Better Homes & Gardens has teamed up with the Alzheimer’s Association to offer an exclusive Alzheimer Awareness Perennial Garden to help champion Alzheimer’s research and programs.
The collection of five perennials (echinacea, aster, salvia, phlox, and sedum) in whites and blues creates a beautiful, fragrant display that also attracts butterflies, all while raising awareness about and funding for Alzheimer’s disease.
The Alzheimer’s Association receives 10% of the gross sales from all Alzheimer’s Awareness Perennial Gardens (which sell for $99.95) to support research and services in communities nationwide for people touched by Alzheimer’s and related types of dementia. Recipients get a personalized gift card, planting instructions, and a planting plan. 
Nice idea, right?

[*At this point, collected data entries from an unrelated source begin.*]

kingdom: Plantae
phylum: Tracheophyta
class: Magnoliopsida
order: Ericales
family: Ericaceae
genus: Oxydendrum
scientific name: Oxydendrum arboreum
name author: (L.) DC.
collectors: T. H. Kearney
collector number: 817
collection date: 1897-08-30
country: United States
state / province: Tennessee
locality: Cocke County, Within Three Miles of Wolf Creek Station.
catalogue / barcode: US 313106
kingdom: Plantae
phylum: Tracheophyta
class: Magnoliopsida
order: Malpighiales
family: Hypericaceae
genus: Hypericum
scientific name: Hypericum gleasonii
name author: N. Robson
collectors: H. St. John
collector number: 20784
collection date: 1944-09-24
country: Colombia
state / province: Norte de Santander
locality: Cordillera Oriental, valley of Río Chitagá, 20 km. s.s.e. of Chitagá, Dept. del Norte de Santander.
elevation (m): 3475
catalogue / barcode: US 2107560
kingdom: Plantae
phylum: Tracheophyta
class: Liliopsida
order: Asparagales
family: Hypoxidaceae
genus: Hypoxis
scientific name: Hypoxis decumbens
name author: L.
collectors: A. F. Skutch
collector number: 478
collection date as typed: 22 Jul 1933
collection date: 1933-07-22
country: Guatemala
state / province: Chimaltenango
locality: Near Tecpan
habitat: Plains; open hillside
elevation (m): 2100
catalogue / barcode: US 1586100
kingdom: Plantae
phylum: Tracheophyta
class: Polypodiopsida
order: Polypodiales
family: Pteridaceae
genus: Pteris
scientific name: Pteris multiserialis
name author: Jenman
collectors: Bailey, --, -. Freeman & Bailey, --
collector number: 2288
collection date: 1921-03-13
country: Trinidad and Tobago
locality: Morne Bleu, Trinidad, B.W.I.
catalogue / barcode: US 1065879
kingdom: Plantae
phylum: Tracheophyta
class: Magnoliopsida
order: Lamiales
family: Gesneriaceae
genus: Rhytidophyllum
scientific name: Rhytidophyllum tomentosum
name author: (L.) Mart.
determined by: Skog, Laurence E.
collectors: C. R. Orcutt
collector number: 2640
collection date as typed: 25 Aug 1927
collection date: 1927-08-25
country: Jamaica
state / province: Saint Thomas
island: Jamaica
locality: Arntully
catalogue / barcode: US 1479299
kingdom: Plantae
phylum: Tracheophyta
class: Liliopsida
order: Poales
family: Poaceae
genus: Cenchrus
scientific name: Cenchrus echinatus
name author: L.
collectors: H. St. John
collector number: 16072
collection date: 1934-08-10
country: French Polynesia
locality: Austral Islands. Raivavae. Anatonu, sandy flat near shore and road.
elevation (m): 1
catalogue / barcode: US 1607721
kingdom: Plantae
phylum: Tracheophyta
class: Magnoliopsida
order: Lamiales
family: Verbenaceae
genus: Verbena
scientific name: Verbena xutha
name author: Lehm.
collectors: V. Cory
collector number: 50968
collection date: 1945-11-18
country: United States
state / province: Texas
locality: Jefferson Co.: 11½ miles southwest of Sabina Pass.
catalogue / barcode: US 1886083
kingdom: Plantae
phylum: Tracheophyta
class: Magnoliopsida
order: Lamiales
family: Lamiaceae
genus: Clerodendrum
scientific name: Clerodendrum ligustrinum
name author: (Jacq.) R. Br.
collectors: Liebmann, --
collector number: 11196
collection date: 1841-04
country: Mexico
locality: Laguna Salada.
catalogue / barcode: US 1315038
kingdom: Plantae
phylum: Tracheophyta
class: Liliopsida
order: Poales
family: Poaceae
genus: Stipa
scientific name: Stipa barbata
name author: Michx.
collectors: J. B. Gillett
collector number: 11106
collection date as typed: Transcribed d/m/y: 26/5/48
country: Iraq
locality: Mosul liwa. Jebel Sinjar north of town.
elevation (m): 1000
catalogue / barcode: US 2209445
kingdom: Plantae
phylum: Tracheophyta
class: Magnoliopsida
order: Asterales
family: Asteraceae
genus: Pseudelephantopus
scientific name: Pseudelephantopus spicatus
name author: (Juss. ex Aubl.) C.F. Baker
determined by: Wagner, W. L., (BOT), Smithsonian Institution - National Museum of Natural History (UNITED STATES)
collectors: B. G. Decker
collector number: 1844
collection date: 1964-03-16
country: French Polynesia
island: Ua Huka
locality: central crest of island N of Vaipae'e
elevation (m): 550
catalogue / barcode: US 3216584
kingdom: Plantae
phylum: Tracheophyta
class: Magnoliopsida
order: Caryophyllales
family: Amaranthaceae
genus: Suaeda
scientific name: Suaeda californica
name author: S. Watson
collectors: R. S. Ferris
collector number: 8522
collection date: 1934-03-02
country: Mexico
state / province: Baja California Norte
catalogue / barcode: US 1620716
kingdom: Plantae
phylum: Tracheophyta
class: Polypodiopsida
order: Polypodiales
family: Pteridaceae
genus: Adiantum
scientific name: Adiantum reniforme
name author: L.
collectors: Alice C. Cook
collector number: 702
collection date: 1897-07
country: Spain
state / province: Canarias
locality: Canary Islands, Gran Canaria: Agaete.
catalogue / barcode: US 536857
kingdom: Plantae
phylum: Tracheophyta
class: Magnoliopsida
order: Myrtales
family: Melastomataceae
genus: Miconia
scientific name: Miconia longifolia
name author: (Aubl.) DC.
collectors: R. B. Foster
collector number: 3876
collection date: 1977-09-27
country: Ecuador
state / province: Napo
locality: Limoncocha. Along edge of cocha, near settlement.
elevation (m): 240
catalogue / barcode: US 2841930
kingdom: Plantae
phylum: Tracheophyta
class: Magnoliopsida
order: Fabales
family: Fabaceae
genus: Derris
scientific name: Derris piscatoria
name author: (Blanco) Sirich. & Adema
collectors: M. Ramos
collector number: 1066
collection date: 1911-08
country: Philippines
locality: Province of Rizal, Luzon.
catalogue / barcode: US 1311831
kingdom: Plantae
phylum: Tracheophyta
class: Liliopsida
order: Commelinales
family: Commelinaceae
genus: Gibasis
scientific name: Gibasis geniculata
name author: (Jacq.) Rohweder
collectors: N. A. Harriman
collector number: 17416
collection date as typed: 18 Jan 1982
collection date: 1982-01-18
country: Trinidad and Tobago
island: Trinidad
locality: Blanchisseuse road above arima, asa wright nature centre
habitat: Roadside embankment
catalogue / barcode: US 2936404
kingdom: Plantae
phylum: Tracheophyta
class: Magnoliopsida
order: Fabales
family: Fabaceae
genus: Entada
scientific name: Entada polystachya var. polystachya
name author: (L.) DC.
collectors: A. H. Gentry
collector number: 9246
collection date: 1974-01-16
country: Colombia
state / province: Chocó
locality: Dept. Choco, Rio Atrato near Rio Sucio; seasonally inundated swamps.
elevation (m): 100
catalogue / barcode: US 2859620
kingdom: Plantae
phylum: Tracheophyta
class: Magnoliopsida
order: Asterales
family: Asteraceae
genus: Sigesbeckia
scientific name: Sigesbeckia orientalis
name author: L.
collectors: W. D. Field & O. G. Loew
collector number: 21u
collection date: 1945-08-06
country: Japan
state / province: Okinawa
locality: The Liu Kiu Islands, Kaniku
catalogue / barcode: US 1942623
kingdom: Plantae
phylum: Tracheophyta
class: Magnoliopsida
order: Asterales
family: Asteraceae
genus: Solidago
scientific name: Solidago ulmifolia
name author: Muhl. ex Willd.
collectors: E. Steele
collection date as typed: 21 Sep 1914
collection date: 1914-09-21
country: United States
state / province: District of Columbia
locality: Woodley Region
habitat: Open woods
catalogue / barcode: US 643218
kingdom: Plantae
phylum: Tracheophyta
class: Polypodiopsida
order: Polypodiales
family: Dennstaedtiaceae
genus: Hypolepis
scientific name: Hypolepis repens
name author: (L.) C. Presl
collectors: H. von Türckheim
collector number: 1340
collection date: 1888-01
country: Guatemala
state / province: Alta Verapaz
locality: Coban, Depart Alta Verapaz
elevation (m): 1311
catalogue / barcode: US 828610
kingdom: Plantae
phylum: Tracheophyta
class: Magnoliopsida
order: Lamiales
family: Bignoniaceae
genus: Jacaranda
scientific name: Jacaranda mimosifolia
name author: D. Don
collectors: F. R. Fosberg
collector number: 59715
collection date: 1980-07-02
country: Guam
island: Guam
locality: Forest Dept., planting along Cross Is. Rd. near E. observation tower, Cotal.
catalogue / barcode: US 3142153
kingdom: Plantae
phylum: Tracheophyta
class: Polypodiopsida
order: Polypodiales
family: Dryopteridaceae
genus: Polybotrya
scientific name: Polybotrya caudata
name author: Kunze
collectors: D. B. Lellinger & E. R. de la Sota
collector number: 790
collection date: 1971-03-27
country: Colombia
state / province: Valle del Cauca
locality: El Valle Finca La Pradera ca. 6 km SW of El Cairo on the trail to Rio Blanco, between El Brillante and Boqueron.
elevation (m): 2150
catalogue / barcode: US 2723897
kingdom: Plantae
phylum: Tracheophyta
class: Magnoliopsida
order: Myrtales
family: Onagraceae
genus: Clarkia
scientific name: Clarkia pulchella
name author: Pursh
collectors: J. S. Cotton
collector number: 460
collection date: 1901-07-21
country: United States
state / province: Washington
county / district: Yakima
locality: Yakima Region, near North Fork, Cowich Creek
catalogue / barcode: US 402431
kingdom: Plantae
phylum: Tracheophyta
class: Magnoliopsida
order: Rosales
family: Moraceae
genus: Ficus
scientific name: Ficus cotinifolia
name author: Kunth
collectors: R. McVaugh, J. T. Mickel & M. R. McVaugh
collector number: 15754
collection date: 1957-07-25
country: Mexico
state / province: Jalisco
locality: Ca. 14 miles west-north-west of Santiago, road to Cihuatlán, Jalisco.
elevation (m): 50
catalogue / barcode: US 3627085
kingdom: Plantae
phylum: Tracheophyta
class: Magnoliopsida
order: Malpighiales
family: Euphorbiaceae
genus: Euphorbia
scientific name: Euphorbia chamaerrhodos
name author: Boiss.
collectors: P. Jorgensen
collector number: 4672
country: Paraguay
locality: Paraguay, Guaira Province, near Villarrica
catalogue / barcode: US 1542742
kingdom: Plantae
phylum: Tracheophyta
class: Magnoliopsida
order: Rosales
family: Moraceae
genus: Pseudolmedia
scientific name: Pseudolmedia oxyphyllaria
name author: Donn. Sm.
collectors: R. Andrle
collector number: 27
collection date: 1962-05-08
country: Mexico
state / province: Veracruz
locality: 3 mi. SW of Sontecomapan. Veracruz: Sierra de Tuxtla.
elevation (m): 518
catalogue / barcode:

Thanks to Jasmine’s Blog for blogging about this first! As she so eloquently put it, “Not only does the garden raise funds for the fight against Alzheimer’s, but part of the beauty of the concept is the stress-reduction offered by the pastime of gardening. The Alzheimer’s Association hopes that some of the 10 million unpaid caregivers in America will find relaxation through gardening. The kit also makes a beautiful tribute to a loved one.”